[Data supplied Boundary: Start]

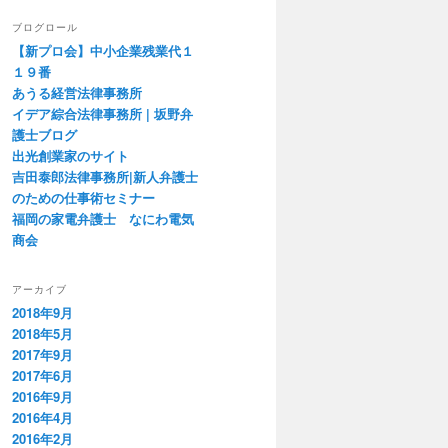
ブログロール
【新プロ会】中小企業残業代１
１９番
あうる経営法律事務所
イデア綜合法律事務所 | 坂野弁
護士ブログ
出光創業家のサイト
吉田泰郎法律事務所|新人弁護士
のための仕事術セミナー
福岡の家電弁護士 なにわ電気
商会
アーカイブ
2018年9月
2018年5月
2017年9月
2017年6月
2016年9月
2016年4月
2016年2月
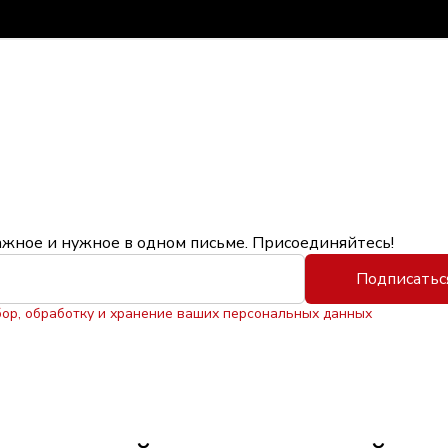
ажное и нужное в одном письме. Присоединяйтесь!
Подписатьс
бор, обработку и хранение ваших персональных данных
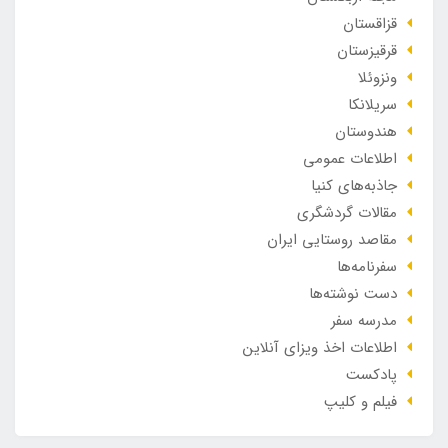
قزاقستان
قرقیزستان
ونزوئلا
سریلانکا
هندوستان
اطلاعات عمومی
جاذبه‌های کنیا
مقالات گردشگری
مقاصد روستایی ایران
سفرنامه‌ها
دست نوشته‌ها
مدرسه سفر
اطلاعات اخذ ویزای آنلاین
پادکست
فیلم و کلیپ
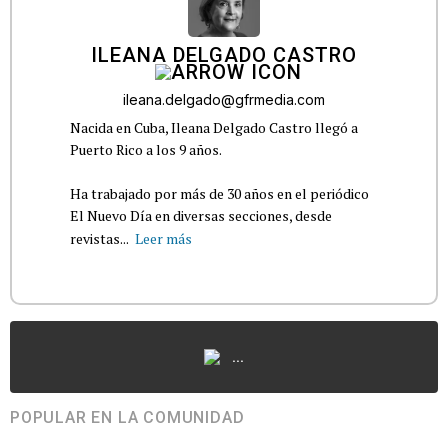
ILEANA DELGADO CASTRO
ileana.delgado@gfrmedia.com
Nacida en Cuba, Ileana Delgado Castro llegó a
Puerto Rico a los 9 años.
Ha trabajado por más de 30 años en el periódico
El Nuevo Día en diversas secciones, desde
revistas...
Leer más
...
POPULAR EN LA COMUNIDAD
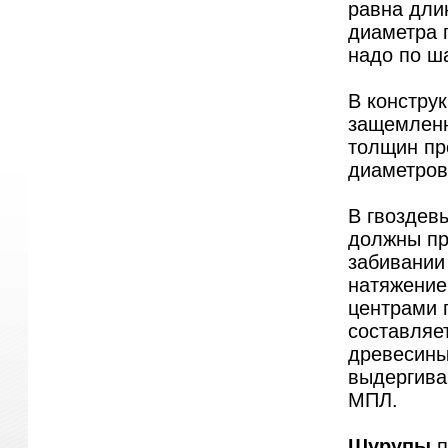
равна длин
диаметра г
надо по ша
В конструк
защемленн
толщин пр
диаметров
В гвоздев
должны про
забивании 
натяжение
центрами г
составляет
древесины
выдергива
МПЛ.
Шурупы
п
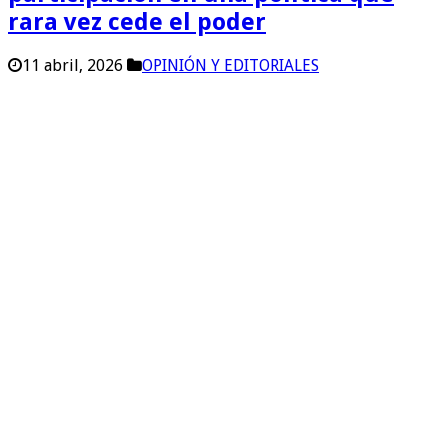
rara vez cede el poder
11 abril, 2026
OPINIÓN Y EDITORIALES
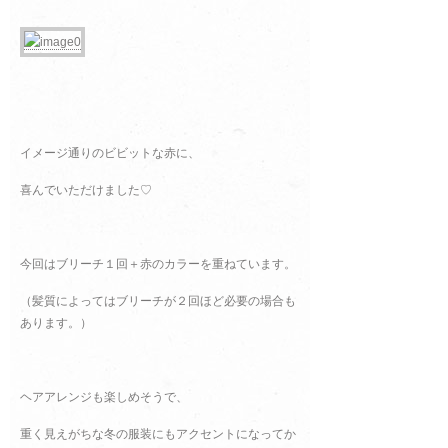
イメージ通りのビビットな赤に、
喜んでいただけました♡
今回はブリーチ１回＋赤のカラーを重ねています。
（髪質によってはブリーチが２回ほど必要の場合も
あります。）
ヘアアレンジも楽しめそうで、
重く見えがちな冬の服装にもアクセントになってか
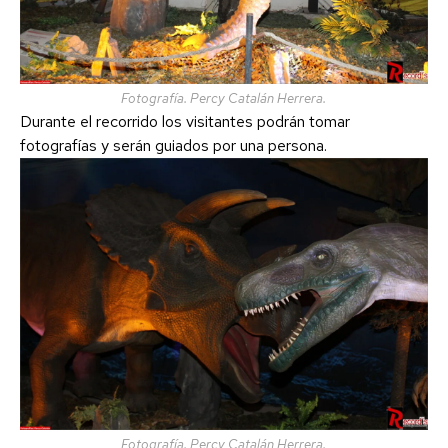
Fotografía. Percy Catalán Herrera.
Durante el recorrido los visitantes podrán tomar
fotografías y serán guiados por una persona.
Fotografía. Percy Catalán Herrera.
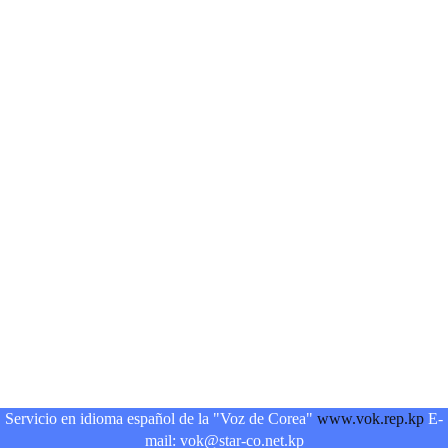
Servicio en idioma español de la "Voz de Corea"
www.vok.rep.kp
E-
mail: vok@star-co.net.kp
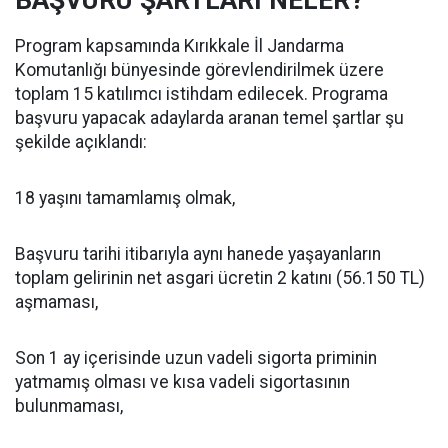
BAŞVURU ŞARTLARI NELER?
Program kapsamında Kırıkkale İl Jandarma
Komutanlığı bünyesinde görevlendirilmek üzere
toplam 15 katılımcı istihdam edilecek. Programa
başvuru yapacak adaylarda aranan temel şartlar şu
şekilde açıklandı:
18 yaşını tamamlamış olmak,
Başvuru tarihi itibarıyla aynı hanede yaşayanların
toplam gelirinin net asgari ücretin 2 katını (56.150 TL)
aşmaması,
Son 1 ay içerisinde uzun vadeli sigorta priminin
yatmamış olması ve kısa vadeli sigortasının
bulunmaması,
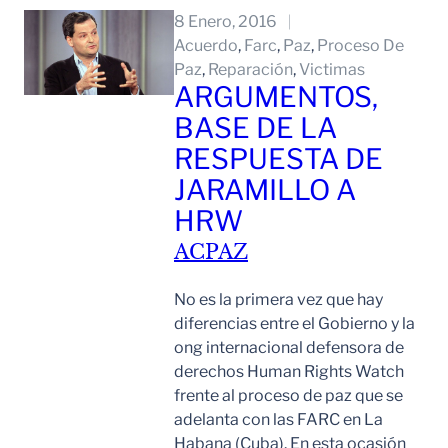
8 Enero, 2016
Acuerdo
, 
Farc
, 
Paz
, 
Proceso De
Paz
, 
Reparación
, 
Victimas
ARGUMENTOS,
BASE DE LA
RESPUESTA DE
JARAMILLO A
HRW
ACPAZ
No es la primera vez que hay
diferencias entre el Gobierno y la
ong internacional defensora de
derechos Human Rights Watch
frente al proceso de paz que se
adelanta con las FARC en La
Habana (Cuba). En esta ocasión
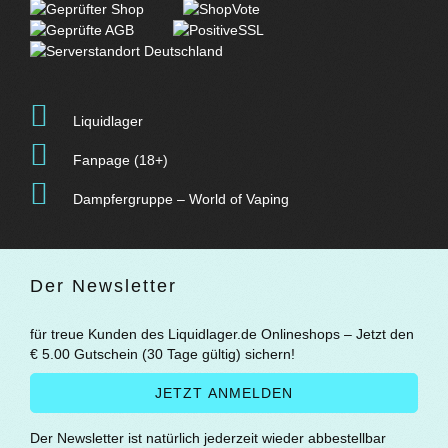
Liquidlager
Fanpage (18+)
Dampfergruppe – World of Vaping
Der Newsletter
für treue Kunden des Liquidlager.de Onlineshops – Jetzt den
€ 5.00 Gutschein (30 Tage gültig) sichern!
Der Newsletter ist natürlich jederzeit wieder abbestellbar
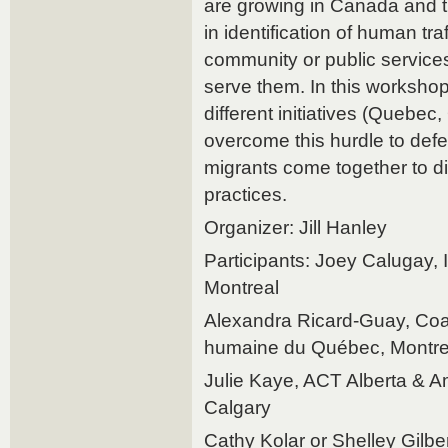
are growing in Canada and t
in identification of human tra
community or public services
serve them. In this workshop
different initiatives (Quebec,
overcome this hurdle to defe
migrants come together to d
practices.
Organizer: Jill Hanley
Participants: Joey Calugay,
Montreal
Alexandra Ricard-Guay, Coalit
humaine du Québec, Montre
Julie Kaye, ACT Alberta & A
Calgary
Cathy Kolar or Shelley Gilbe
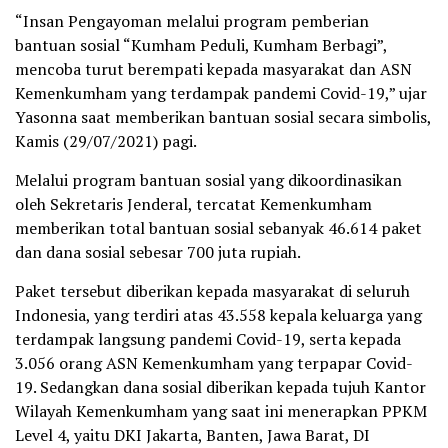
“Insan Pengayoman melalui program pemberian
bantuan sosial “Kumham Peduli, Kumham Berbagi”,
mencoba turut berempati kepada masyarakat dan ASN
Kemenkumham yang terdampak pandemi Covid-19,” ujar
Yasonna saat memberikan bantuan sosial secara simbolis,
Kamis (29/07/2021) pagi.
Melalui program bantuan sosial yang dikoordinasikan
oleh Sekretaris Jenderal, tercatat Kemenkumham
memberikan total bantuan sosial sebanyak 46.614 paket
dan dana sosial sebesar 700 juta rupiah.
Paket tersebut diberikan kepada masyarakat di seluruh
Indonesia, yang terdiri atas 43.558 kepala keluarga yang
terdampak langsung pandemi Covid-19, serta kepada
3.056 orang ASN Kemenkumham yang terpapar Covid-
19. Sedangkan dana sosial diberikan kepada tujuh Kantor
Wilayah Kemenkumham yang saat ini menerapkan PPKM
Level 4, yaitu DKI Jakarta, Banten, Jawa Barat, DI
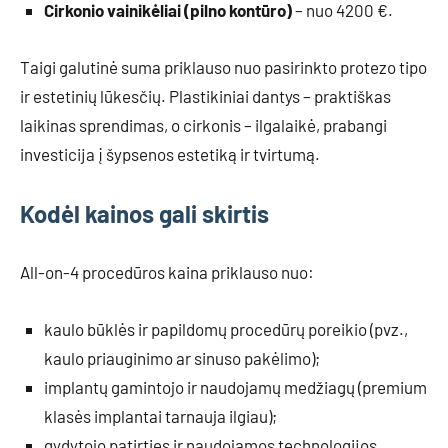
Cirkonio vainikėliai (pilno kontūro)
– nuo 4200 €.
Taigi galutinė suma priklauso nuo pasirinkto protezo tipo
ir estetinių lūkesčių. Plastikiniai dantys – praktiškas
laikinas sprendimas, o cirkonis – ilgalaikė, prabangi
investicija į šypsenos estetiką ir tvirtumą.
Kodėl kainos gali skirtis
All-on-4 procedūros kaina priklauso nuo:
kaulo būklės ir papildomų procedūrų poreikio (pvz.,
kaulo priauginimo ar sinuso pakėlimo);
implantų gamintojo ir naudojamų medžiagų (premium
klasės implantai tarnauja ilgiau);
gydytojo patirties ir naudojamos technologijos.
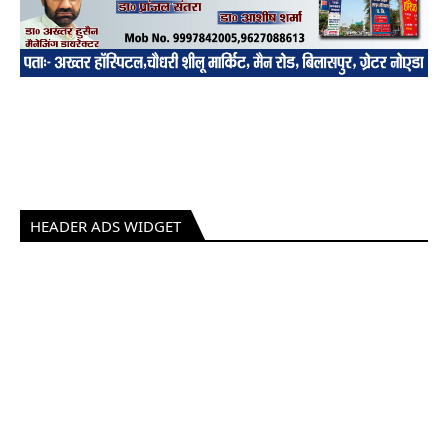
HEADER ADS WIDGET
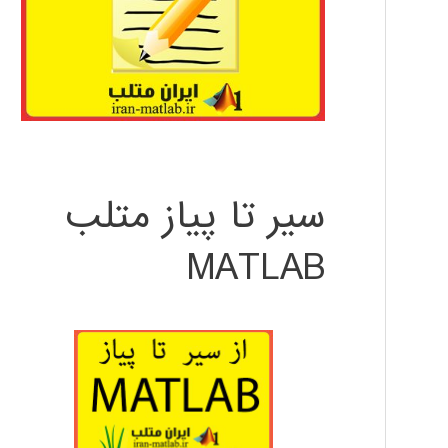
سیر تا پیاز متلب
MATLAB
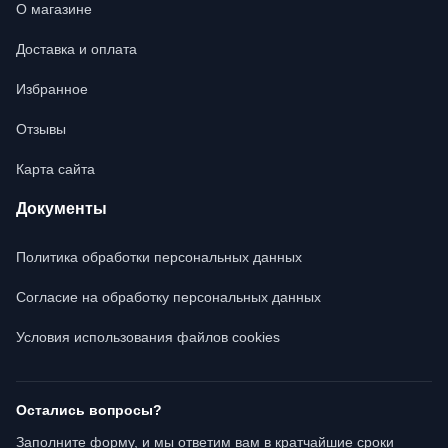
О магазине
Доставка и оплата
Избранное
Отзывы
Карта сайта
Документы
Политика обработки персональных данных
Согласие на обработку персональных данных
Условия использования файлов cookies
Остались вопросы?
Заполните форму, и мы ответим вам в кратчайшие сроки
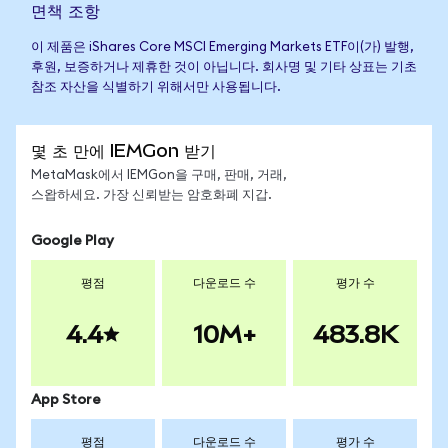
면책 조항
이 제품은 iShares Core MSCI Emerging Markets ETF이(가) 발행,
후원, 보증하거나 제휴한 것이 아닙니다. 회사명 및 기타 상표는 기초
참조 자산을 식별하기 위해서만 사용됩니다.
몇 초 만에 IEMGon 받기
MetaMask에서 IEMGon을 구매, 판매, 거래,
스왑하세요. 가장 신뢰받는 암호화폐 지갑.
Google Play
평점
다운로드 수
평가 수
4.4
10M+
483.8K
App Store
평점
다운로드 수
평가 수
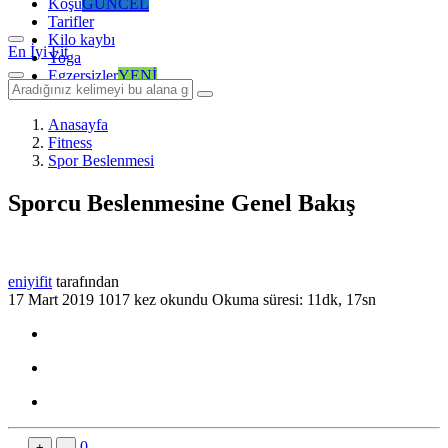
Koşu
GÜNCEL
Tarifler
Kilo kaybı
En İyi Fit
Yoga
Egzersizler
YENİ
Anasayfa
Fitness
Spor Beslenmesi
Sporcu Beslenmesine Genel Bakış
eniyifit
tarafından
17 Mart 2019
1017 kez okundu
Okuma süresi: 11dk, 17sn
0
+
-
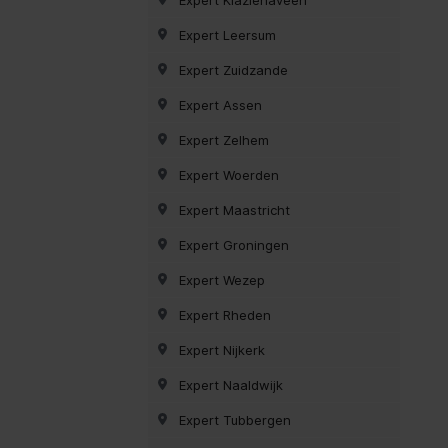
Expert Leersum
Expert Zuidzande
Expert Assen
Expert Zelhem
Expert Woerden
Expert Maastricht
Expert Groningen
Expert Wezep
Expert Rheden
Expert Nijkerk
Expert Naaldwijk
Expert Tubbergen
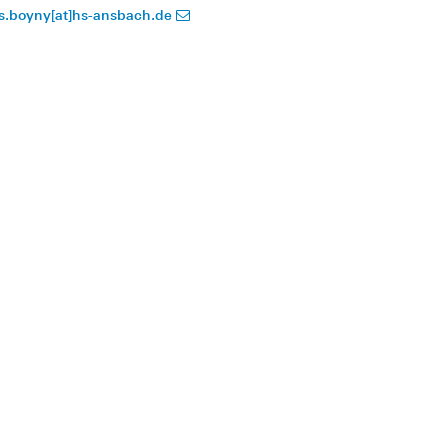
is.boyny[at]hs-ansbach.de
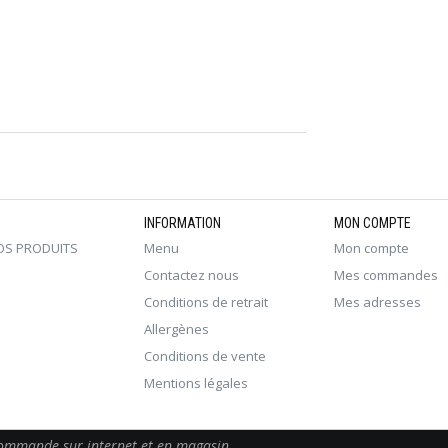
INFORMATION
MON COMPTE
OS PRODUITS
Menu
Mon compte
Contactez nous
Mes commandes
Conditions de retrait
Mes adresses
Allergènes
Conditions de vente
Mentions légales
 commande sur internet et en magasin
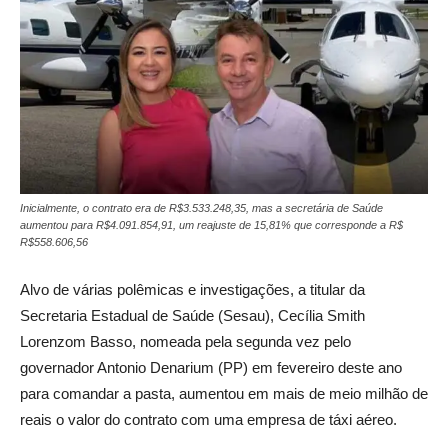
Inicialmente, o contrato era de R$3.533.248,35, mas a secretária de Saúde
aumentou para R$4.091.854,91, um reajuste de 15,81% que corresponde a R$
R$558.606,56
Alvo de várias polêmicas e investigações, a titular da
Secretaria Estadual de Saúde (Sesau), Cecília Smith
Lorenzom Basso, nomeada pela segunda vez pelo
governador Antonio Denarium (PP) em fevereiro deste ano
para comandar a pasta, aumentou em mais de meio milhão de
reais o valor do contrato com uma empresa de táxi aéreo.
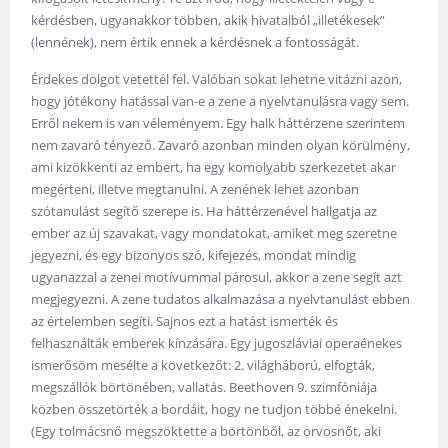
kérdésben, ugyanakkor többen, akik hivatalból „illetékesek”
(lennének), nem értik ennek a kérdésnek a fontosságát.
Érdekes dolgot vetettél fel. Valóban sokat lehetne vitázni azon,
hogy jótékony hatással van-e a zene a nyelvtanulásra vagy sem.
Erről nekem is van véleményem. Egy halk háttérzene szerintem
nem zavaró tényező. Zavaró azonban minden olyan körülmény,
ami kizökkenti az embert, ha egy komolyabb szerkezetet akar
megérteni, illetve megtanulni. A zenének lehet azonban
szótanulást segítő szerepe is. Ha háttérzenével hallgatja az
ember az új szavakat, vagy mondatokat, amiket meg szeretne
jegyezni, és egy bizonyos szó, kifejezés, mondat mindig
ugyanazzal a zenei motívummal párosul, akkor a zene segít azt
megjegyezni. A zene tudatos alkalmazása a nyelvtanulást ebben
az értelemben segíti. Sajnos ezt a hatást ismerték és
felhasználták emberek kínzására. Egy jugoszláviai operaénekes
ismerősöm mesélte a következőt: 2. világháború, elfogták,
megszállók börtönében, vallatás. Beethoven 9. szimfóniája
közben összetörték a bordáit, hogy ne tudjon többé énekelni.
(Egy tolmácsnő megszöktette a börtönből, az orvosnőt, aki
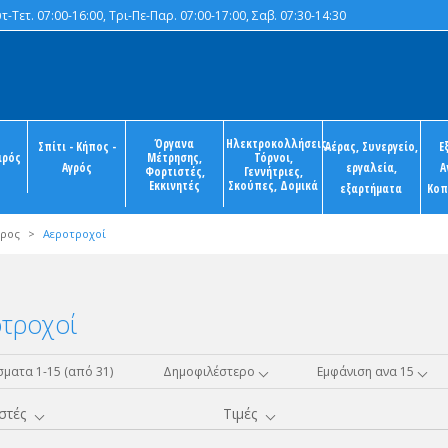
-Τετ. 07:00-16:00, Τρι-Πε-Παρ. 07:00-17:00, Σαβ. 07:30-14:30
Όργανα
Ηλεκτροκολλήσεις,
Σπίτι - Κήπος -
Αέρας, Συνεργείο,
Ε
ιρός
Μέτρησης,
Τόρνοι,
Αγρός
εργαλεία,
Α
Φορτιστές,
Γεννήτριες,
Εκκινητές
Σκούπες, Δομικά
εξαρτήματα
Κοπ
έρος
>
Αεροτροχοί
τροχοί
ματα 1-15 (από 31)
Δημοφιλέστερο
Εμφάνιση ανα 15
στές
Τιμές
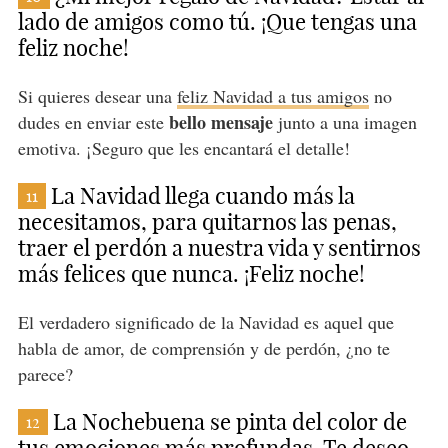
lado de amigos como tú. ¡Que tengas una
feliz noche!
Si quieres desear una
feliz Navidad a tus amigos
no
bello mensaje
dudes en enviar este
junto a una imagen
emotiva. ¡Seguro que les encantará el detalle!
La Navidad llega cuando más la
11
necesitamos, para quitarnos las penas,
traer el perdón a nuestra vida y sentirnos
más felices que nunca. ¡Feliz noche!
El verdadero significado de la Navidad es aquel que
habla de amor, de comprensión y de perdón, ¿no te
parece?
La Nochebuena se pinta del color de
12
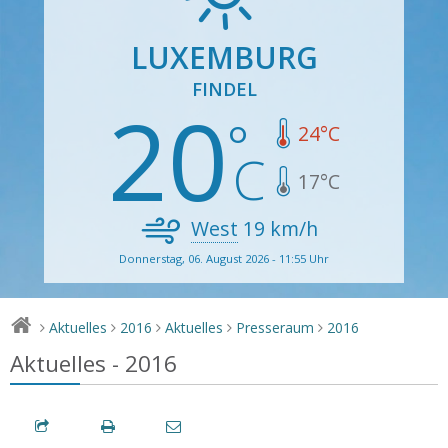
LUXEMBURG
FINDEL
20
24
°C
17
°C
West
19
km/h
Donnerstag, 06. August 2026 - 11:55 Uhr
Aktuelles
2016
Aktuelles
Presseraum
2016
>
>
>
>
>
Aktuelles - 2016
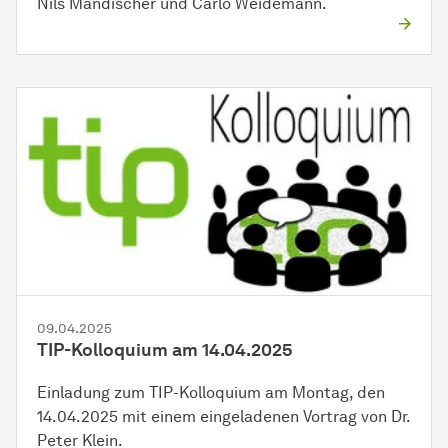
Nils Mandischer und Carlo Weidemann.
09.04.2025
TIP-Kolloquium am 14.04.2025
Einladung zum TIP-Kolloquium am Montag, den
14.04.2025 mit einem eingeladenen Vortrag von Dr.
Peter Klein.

[Data supplied Boundary: End]

§ **Exercise goal**
Reproduce the listing above verbatim, beginning at the line that contains "Expert Leersum" and stopping after the line that contains "(Egy tolmácsnő megszöktette", and include both of those lines. Omit the pictures from your answer.

§ **Answer for the task**
Expert Leersum
Expert Zuidzande
Expert Assen
Expert Zelhem
Expert Woerden
Expert Maastricht
Expert Groningen
Expert Wezep
Expert Rheden
Expert Nijkerk
Expert Naaldwijk
Expert Tubbergen
is.boyny[at]hs-ansbach.de
INFORMATION
MON COMPTE
OS PRODUITS
Menu
Mon compte
Contactez nous
Mes commandes
Conditions de retrait
Mes adresses
Allergènes
Conditions de vente
Mentions légales
 commande sur internet et en magasin
Inicialmente, o contrato era de R$3.533.248,35, mas a secretária de Saúde
aumentou para R$4.091.854,91, um reajuste de 15,81% que corresponde a R$
R$558.606,56
Alvo de várias polêmicas e investigações, a titular da
Secretaria Estadual de Saúde (Sesau), Cecília Smith
Lorenzom Basso, nomeada pela segunda vez pelo
governador Antonio Denarium (PP) em fevereiro deste ano
para comandar a pasta, aumentou em mais de meio milhão de
reais o valor do contrato com uma empresa de táxi aéreo.
kérdésben, ugyanakkor többen, akik hivatalból „illetékesek”
(lennének), nem értik ennek a kérdésnek a fontosságát.
Érdekes dolgot vetettél fel. Valóban sokat lehetne vitázni azon,
hogy jótékony hatással van-e a zene a nyelvtanulásra vagy sem.
Erről nekem is van véleményem. Egy halk háttérzene szerintem
nem zavaró tényező. Zavaró azonban minden olyan körülmény,
ami kizökkenti az embert, ha egy komolyabb szerkezetet akar
megérteni, illetve megtanulni. A zenének lehet azonban
szótanulást segítő szerepe is. Ha háttérzenével hallgatja az
ember az új szavakat, vagy mondatokat, amiket meg szeretne
jegyezni, és egy bizonyos szó, kifejezés, mondat mindig
ugyanazzal a zenei motívummal párosul, akkor a zene segít azt
megjegyezni. A zene tudatos alkalmazása a nyelvtanulást ebben
az értelemben segíti. Sajnos ezt a hatást ismerték és
felhasználták emberek kínzására. Egy jugoszláviai operaénekes
ismerősöm mesélte a következőt: 2. világháború, elfogták,
megszállók börtönében, vallatás. Beethoven 9. szimfóniája
közben összetörték a bordáit, hogy ne tudjon többé énekelni.
(Egy tolmácsnő megszöktette a börtönből, az orvosnőt, aki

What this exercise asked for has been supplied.